# My proposed coolant routing diagram - Civic radiator, ABA & Webers



## CapitalM3 (Jun 3, 2006)

Just couldn't get the MK1 radiator to fit with the DCOE 40s so I picked up an early Civic/Del Sol radiator. Thanks to the wonders of MS Paint, here's what I'm proposing - 










Where the green "x" is I'll just use a cap. Box at the back is the heating core. I don't plan on using the coolant oil cooler, the radiator I have actually has a section built in to cool ATF fluid so I'm thinking about using that for oil until I get a separate unit. 

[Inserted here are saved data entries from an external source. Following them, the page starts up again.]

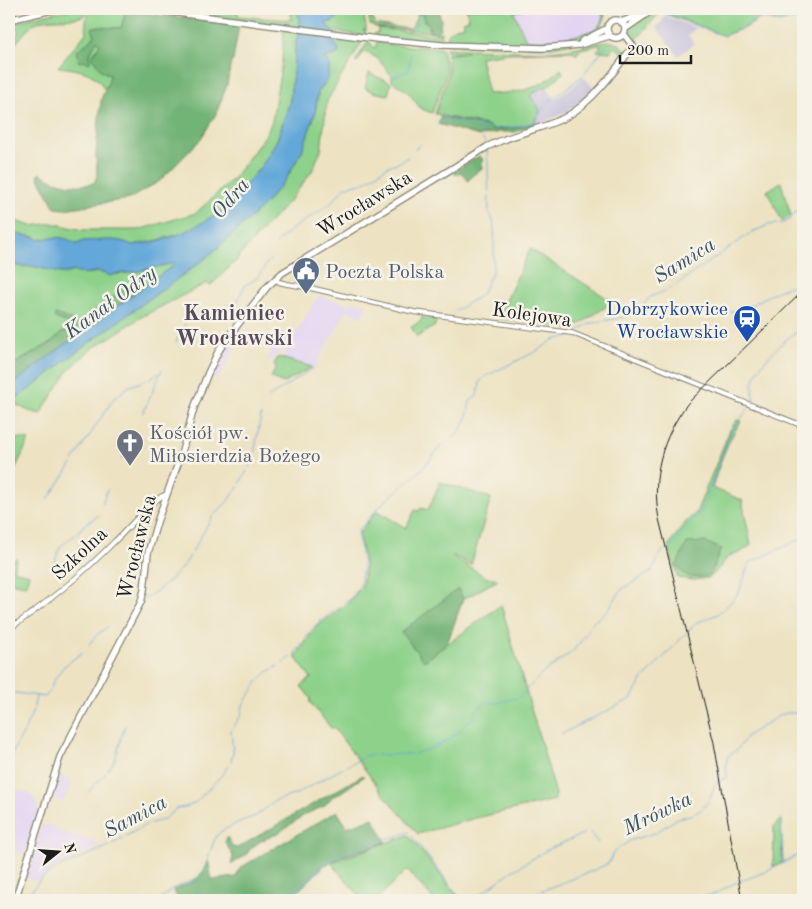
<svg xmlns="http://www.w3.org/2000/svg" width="812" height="909" font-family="'Old Standard TT',serif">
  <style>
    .built { fill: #e2d4f3 }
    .industrial { fill: #c5c0da }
    .green { fill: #8dd18a; stroke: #547653 }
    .forest { fill: #72b376; stroke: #476849 }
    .water { fill: #64a8d9; stroke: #40627a }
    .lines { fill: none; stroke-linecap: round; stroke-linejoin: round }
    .stream { stroke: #64a8d9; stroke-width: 1 }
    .minor-casing { stroke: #848070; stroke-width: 6 }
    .major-casing { stroke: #848070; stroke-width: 8 }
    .minor { stroke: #fff; stroke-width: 4 }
    .major { stroke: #fff; stroke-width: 5.5 }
    .rail { stroke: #1c1c1c; stroke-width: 1 }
    .labels { text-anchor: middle; stroke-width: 5; stroke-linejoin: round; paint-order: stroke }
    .street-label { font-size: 20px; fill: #1c1c1c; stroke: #f7f3e8 }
    .service-label { font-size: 20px; fill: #4e5e75; stroke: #f7f3e8; text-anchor: start }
    .transit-label { font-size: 20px; fill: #164399; stroke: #f7f3e8; text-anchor: end }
    .worship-label { font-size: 20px; fill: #5b616d; stroke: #f7f3e8; text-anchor: start }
    .water-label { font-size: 21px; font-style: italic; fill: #395468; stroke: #f7f3e8 }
    .quarter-label { font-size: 22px; font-weight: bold; fill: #564a5c; stroke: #f7f3e8 }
  </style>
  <rect width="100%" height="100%" fill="#f7f3e8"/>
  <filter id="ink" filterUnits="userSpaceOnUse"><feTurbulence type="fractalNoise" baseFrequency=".02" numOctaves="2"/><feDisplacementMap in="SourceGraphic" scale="10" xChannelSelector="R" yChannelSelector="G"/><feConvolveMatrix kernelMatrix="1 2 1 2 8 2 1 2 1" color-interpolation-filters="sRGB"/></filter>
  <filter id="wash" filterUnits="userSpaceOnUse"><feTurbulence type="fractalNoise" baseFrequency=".0096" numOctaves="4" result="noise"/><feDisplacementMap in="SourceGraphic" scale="20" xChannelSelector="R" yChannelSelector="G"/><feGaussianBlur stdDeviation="1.12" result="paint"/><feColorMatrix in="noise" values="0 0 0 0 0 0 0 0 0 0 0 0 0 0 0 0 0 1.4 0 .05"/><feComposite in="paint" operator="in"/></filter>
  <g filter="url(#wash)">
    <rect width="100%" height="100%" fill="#ede3c3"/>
    <path class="built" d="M525,9H600L603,17L598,28L580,35L560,40L526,41L514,12Z
      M319,295L350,305L352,302L365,304L366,308L361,318L347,310L315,366L312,367L281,358Z
      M242,324L243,325L229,360L216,380L211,373L224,349Z
      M277,331L287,333L290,336L278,354L267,363Z
      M57,772L72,783L63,802L49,797Z
      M17,789L30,794L39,807L25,855L9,849V818L15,815L10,809Z
      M42,824L49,826V824L62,832L101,844L51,870L37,881L25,878Z"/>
    <path class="industrial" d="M665,16L696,28L688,35L694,44L678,56L656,27L661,23Z
      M584,77L595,90L565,113L537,125L529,95L545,86L555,99L571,88Z"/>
    <path class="green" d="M81,9L82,13L84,9H88V13C77,23 49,15 35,23C29,26 14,46 9,52V45L19,32L15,28L9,29V24L55,12Z
      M159,9H211L229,10L228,9H238V16L287,20L291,19V9H298L300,27L296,42L290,101L277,140L264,164L237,195L219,212V216L214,215L198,226L180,234L151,242L132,245L75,244C65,235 54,240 41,240C30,240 19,235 9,233V219L32,226L51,223L83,230H138L196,213L233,179L265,136L272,121L282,61L284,30L296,31L297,27Z
      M339,9H363L366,27V30H363L366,31L365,36L332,31L327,26L326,22H332Z
      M367,9H370L372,19L375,21L373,24L411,29L418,13L422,14L424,21L428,23L431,32L375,27L370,24Z
      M466,9H525L514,12L526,40C552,42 574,38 598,28L603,17L600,9H603L605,17L600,31L578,42L552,47L447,44C446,31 453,28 464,25L463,21L469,19Z
      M657,9H663L635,41L631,42L625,34L626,30Z
      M670,9H777L786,20L779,23C755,13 761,21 742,29C736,31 730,33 724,36L666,13Z
      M98,10L126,11L121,28L93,27L100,44L93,54L105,73L110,75L109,83L104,89C96,71 76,69 58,67L86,33V17L89,15L92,11Z
      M378,28L432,35L441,32V43L374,37L375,33H378Z
      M333,36L363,40L327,101L321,150L312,171L292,198L256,237L254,236L256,238L239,256L237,260L210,286L207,283L143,316L90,350L68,371L40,414L29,411L15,404L9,408V402L30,389L79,350L202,261L230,237L265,204L286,179L302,151L315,114L318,92L328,79L324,58L333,56L336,47Z
      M369,41L372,46L375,48L377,42L390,45L442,48L447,72L432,113L421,109L408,92L392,81V76L377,58L364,51L357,63L355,62L367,43Z
      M608,41L619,44L626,50L624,54L615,47L610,52L597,51L601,46L599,45L581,49L576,55L573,51L510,53L480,57L488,94C521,92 535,92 561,69L563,73L546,88L544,86L530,95L540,110L535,120L536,123L515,128L490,130L489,126L435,114L449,73L447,59L449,58L446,55L468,52L447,53L446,48L540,52L568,49Z
      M369,73L391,83L388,95L373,92L365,88Z
      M781,182L791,216L782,221L767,191Z
      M530,249L613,302L577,326L574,322L572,324L574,328L571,329L498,318Z
      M9,263L23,267L33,266L66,273L73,270C81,276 91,273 100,272C112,280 158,266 174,263L175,265L145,285L137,280L79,323L68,324L78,327L74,330L63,332L49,344L9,367Z
      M422,317L434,319L436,321L435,326L417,337L411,327L421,321Z
      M278,357L281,358L312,367L284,383L271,378L276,367L274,364Z
      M737,420L741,421C727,441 719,465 712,488L742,500L751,545L740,553L734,554L728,557L714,574L708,578L694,580L678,578L668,546L686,522L696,513L730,430Z
      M17,438L29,440L9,482V446L13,447Z
      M440,482L491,498L471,565L453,555L452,556L487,578H494L498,580L497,581C485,586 476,593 463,599L458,590L424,661L501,605L556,794L555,800L476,818L418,834L383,794L334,728H331L309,701L311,699L301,686L311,678L295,657L317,626L346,605L362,586L365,567L359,533L375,513L377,511L406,528L415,510L419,511L421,508L428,510Z
      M17,558L13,570L29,574L26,585L9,582V562Z
      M781,819L783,862L773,867L774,826Z
      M408,835L415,843L461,900H434L407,870L376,900H363L331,863Z"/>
    <path class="forest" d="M420,9H438L441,20L440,29L437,32H431L428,23L424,21V15L418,13Z
      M126,11L239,25L233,61L231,62L227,85L216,114L200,140L160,181L129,199L64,209L55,208L38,176L40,173C57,184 75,188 94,183C99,175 96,165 96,156C97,138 99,118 101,101C103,91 109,85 110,75L101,70L92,57L100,44L97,40L89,56L91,61L89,63L86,61L79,62L77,51L95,36L92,28L93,27L121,28Z
      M441,117L489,126L491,130L515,128L536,123L537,125L515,132H501L479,136L438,124Z
      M479,156L483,159L482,168L473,175L468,181L461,172L456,175L453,172Z
      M137,280L145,285L9,386V367L49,344L63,332L73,330L78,327L55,318V314L79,323Z
      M705,542L721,549L710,575C693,579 688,579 676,566L687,543Z
      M458,589L463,599L447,644L424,661L401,632Z
      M363,775V777L337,795L333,796L324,806L306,814L278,833L261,841L251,848L246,855L231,865L233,856L225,842L227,837L233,847L236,848L239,847Z
      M337,811L347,827L373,818L386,842L342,857L325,865L289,900H179L173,890C191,883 203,879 208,860L212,880L236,877L240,868Z"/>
    <path class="water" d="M298,9H339C340,18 335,22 326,23L327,26L332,29L335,43L339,50L338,54L324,58L325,60L330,62L328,79L318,92L315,114L302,151L286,179L265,204L230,237L202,261L79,350L30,389L9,402V386L175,264L174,263L135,272L114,274L111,276C107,275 102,272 99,272C90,271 83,277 73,271C64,277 46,269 36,267C26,265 19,268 9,263V233L35,237L39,240C49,237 67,235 75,244L81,243V241C96,241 119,237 132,245C139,244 145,243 152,242C175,238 195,228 214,215L219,216V213L237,195L263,164L277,140L290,101L296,42L300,27Z"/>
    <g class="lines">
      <path class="stream" d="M665,14L724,36L736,30L742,29L756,19L763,18L779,23L803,18
        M414,30L421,9
        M585,72L606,46
        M392,77L409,71L411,52
        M546,104L584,75
        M438,125L441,119L444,118C481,129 497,132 535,122L544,107
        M480,129L482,135
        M483,139L486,144
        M415,149L421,144
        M487,150C489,171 488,191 489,211
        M330,204L345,187L365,182L388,166L400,162L408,157
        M275,245C290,227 310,219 328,205
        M266,265L270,260
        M454,312L481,295L491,275L493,269C493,256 498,221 489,213
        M692,314C707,309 723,314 738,310C758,305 777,286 798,285
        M237,320L234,309L245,285L256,279L265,267
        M576,332L589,324L632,315L638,312L650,297L670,289L749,234L768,225L783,223L790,219L803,203
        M176,342L185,324
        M157,374H160L162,369
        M152,393L159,376
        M269,397L315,367
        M754,401C753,393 752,385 755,377C761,360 788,337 803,327
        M148,402L151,395
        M143,413L147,404
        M450,440C465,428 467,420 470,401L477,396L480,382L484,377L539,350L553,340L571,336
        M126,448L134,432
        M122,459L125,450
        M73,461L114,398L128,387L149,379L155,375
        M249,467L254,455L261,415
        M240,483L247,471
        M48,499L72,464
        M102,504L107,490
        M667,549H670L686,527L701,512L730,433L748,409
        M192,552L212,517L230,499L238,487
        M54,564L60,547L77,533L86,523L100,515
        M363,565L357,532L380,506L424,467L441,446
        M144,601L146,597C157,594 185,567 190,556
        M97,635L107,627
        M89,644L96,636
        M283,663L292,657L317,623L336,610L354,595L360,585L363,567
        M56,677L64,666L83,652
        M50,690L55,678
        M9,692L45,697L49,692
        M519,697L543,673L572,652L582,640L592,623L607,611L622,589L651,572L662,552L664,550
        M34,707L36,696
        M29,721L33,710
        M465,724L473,719L477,709L486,702L496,703L516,698
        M25,730L28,722
        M561,734L631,699L642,680L696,623L718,614L730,603L739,592L749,563L803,538
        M414,754C433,748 449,743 462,728
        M376,755L411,754
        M231,761L233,752L231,730L241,716L243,705L259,680L266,673L278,666
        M9,763L12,758L14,749L24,732
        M108,770C120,757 118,741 125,726
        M88,792L105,774
        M781,822L782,863
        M590,832L598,843
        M412,836L462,900
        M383,840L409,832
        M740,881C763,874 783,864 803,852
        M466,898L481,894L509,873L547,850L585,833
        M22,900L23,896L32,890L41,879L53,870L109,846L147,824L163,820L176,809L189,806L196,802L223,774L229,764
        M160,900L172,889L197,878L204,870L215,838L220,832L241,821L256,816L275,801L296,794L367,755H373
        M286,900C298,886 324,862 341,855C353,849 367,847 379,841
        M518,900L592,871L609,863L612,855L617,849L631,840L655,833L678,818L694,814L702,809L710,799L716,782L726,778L727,777L726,763L728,756L737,750L747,736L780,715L787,713H803
        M695,900L697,898L714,894L737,882"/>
    </g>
  </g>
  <g filter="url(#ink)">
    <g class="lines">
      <defs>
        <path id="minor" d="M275,279L279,282L287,284L306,287L414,312L572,333L803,426
          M9,629C47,603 83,574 115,541C131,526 143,509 162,496L166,495"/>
        <path id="major" d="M147,9L377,39L442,45L543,48L579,45L609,36
          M607 29a9 9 0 1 1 18 0a9 9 0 1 1-18 0Z
          M9,20L56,9
          M621,22L634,17L647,9
          M625,29L654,9
          M582,41L606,29
          M15,900L60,757L141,602L144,590L148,553L157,522L181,455L194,408L208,373L218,352L225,341L267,287L282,273L487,147C512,134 539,130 564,118C592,103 615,71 633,46L624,34"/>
      </defs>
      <use href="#minor" class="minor-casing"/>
      <use href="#major" class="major-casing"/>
      <use href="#minor" class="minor"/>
      <use href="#major" class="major"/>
      <path class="rail" d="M742,900L714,743L659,519C651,477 662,437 688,403L803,291"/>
    </g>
  </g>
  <defs>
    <symbol id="civic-pin" viewBox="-11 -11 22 30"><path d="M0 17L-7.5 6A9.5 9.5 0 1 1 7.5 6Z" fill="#5c6f8a" stroke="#f7f3e8"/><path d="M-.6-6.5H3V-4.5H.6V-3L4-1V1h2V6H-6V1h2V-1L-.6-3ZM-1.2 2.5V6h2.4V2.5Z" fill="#fff"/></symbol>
    <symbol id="station-pin" viewBox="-11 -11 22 30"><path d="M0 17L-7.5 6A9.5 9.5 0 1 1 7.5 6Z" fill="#1a4fb4" stroke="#f7f3e8"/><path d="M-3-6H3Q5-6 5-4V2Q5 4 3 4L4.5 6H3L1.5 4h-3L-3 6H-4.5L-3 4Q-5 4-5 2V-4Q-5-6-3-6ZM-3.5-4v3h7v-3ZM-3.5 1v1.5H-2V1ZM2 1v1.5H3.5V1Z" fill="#fff"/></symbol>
    <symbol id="church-pin" viewBox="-11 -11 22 30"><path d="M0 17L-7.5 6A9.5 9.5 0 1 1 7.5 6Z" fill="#6b7280" stroke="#f7f3e8"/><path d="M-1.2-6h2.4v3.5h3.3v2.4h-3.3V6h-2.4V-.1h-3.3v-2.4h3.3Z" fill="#fff"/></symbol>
  </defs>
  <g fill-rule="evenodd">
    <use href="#civic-pin" x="290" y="255" width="32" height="43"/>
    <use href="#station-pin" x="731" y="303" width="32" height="43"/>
    <use href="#church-pin" x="114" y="427" width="32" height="43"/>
  </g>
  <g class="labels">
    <g class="street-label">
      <text transform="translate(364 203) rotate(-32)" y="7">Wrocławska</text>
      <text transform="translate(532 314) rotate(8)" y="7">Kolejowa</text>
      <text transform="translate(136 547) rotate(-76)" y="7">Wrocławska</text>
      <text transform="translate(79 553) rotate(-43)" y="7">Szkolna</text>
    </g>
    <g class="service-label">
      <text x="325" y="278">Poczta Polska</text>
    </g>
    <g class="transit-label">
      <text x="728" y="315">Dobrzykowice<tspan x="728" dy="23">Wrocławskie</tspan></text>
    </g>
    <g class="worship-label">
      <text x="149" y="439">Kościół pw.<tspan x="149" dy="23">Miłosierdzia Bożego</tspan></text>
    </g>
    <g class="water-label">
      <text transform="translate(230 198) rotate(-49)" y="7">Odra</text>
      <text transform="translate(684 260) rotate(-32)" y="7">Samica</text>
      <text transform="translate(110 302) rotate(-36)" y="7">Kanał Odry</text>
      <text transform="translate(657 813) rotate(-26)" y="7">Mrówka</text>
      <text transform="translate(135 816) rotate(-28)" y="7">Samica</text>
    </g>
    <g class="quarter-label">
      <text x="234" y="320">Kamieniec<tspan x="234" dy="25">Wrocławski</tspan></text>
    </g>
  </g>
  <rect width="812" height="909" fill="none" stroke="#f7f3e8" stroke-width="30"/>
  <g transform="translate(58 852) rotate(73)" stroke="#f7f3e8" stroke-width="4" paint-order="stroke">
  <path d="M0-4L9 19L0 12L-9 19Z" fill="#1c1c1c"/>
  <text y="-8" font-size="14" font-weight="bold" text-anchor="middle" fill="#1c1c1c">N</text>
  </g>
  <path d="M620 55v8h71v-8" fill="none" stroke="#1c1c1c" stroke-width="2.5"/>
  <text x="627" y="55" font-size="15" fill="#1c1c1c" stroke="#f7f3e8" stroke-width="4" paint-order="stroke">200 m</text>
</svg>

Does this seem logical? Am I missing anything or any reason why this wouldn't work out?


----------



## bonesaw (Aug 8, 2004)

You could use an AEB pump housing. It has 2 outlets instead of 3


----------



## ValveCoverGasket (Mar 20, 2002)

id ditch the overflow bottle, and just weld a cap onto the civic rad or something. itll clean up the bay too :beer:


----------



## CapitalM3 (Jun 3, 2006)

Thanks for the advice guys. Ive tracked down all but one of the cooling hoses and it's looking pretty good so far. I am curious to see if this thing can really do the job. It's so stinking small!


----------